START Materials provided
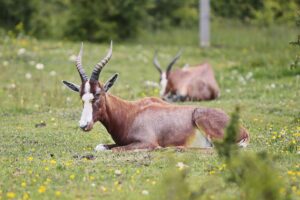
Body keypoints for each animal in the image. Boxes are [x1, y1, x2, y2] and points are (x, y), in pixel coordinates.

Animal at [62, 42, 250, 152]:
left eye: (98, 94)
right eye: (81, 96)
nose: (84, 125)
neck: (131, 112)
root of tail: (243, 130)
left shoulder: (146, 143)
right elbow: (100, 147)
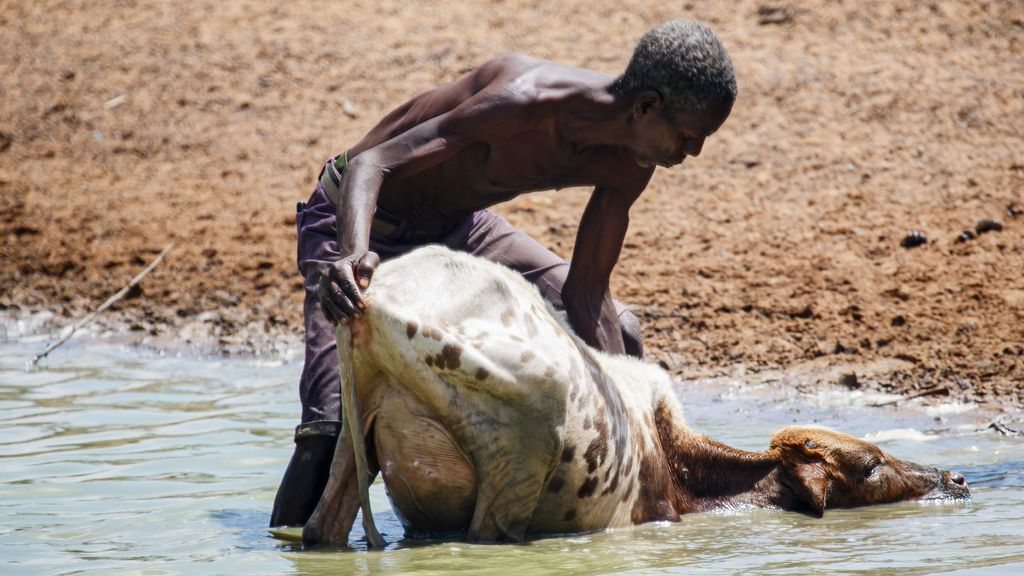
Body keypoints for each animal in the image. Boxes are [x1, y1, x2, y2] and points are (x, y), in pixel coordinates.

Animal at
END Materials provided
= Action item =
Return the listing above verbatim and exclude every picture.

= Reply to the exercise =
Body keypoints for each animal in the image. Boxes are [x1, y1, x2, y2] and points are (x, y), in pixel coordinates.

Animal at [62, 42, 250, 152]:
left eye: (98, 94)
right eye: (81, 96)
nose: (84, 125)
neck: (131, 112)
root of tail: (243, 130)
left shoulder: (146, 143)
right elbow: (100, 147)
Body keypoints for each animal in the image. Boxes are [x1, y1, x2, y2] and points are (x, y), in pixel coordinates.

Animal at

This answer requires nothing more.